My tiller doesn't have the extension on it that wraith8's does, and my block is actually on the rudder itself. Otherwise, I believe it to be the original alloy handle. When the grip came apart it was replaced with a bicycle handle grip.

My sail has three large grommets, one in each corner. The bottom of the sheet slides into the boom and is secured at the mast end by a thumbscrew through the grommet. Twine tied to the opposite end grommet passes through the small hole in the end of ther boom and is secured to the cleat on the side that wraith8 mentioned. The third grommet is of course used to hoist the sail once it is secured to the mast with the hoops via the smaller grommets. I'm using the original snap ring type hoops.

I don't know if it is correct, but the sail has been rigged the same way since we acquired the boat when I was a young boy, probably around the year your boat was built. A tight knot at the end of the rope slides over the hook on the dagger board column. The rope passes up through the block at mid- boom, back through the block at end-boom, down to the block on the rudder.
The boat can be sailed this way with one hand grasping both the tiller handle and rope. The block on the rudder acts like a lock by pressing the rope against the rudder. Only the highest of winds, producing two to three foot waves, requires using the other hand to assist holding the rope.


----------



## prmichael

wraith8 said:


> Hi, I'm new here as well. I just bought my first sailboat and it happens to be a '69 Seaflite, and it will need some restoration work this winter. What a happy coincidence that I found this site and post. I haven't had it out yet, I've only had it at home a couple of days, but am looking forward to it. I'm hoping it wil be roomy enough my wife won't have to sit on the top rail, that will seriously dampen her interest, and part of the reason for the purchase. Anyway, prmicheal, any other photos you could post would be great. I'd like to see more of this boat rigged up for the water. The folks I got it from never put it in the water and couldn't provide any information about how to set it up. I think it's simple enough to not do wrong, but verifying that is always best.
> I know I'm going to have to replace a lot of wood this winter, so any guidance, manuals, suggestions, etc. will be greatly appreciated.

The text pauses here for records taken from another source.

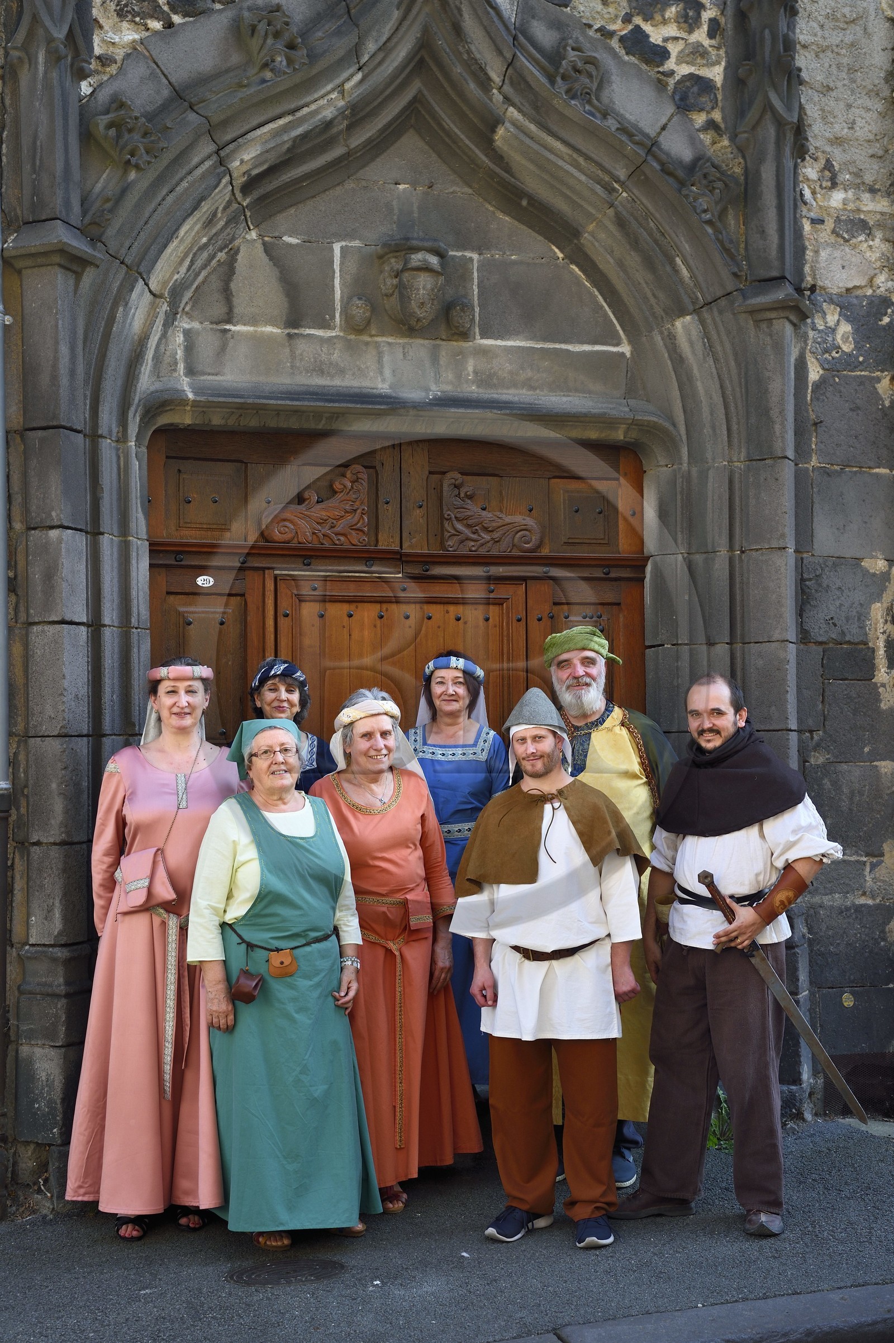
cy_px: 672
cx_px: 447
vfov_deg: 36.3
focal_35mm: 55
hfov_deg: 24.6
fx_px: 2050
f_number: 6.3
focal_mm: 55
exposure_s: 1/200
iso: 400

I just saw your post today. The boat is roomy enough to put about three adults in the hull. Usually the only time I am on the top is sailing alone in high winds. Even then I don't really need the foot strap, the boat just doesn't go over. Some square floatation cushions do nicely for seat and backrest, and make for a much happier spouse. I was able to pick them up half-price clearance.

We didn't have to replace any wood initially, just repair to some burnt fiberglass and paint. No manuals, and I'm just going with the set-up I remember as a child. I was able to find a cover pretty cheap on ebay that I adapted to the boat. Originally for a 13' Rhumba, I may re-sew it eventually, but for now I use some styrofoam to keep the back taut.


----------



## stickrules211

*Tiller Handle*

Thanks for the measurements. I had already scaled the length of the tiler and also came up with 34". I'm using 1" OD aluminum pipe with 1/8" wall. I'll be able to match the angle of the pic along with mounting it on the boat for comfort angle. I have the bracket and the block to mount on tille rear which falls right over the tiller pivot, nice for not pulling on the tiller under way. The rigging will work out nice also, thanks for all your help. I may have more questions in the future.


----------



## jayc

m looking for mast hoops too. Did yu ever manage to get any? How nice it was to put my ring up against the pic and see them line up perfectly...which gave me hope that they are out there somewhere lol


----------



## prmichael

No joy on actually finding a source, but another owner sent me his old ones. He went the pvc route. I know a couple broke, as they were pretty brittle, but I think I still have extras. Let me check this weekend, and if you send me your home address, I can mail you a couple if I have them to spare. I need to dig the sail out for some repair anyway, and get going on some boat maintenance before vacation time. I'm thinking some vinyl restorer will soften those rings up a bit. I'll continue to keep my eyes open if I happen to be in any old marinas.


----------



## jayc

yu sent me a message regarding seaflite mast hoops...im ok with what i have...in fact mine sound better than yurs but thanks for the offer and more important thanks for the encouraging words about the seaflite 12....i think ill try to push it a little harder in the future . John


----------